START Text excerpt
Germany tells us that if we had been neutral the war would have been over in two months. It would have been over, to the satisfaction of Germany and the Pacifists. As a matter of fact, we never did sell munitions to England and France. Certain manufacturers in America had powder and cannon to sell. They sold them to all who came. England could buy and France could buy and Germany could buy. We had the right to sell, but we were under no obligation to deliver what we sold. Germany could buy our munitions but whether she could ever get them home was a question between her and England, which was no concern of ours. And I, for one, am thankful that practically all the munitions that Germany ever received from the United States came by way of the English and French guns!

Munitions Buying.

Then, too, so long as nations war, which may be forever, it is best that a warring nation shall buy its munitions where it can. If this were not true, then every country must have its stores of powder and of guns; must take the time of its people from the peaceful walks of life, to prepare material for death; it means that the weak nations must build up armaments that shall be sufficient to defend against the strong; it means a greater number of soldiers rather than a less; more wars instead of fewer; more armed men and more armed camps; it must mean that every nation on earth must make Germany her guiding star, and that war shall be the trade of men. It is likewise true, that the fact that munitions are sent as cargo upon a Ship gives no more right for destruction of the ship than if it were loaded with cotton and with grain. It

gives the right of search and seizure, but nothing else. It • gives no right to destroy non-combatants, men, women and children. And all the clergymen and all the metaphysicians of Germany cannot maintain this right.
END Text excerpt
START Data extract
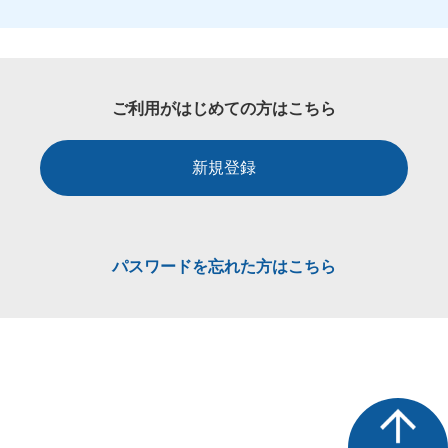
ご利用がはじめての方はこちら
新規登録
パスワードを忘れた方はこちら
END Data extract
In one to three sentences, explain why the text on wartime munitions sales holds that it is best for a warring nation to buy its munitions where it can. The material accompanying this text is not needed.

Otherwise every country would have to keep its own stores of powder and guns and take its people from peaceful work to produce them, and weak nations would have to build armaments sufficient to defend against the strong. That would mean more soldiers, more wars, and more armed camps, with every nation taking Germany as its guiding star and war becoming the trade of men.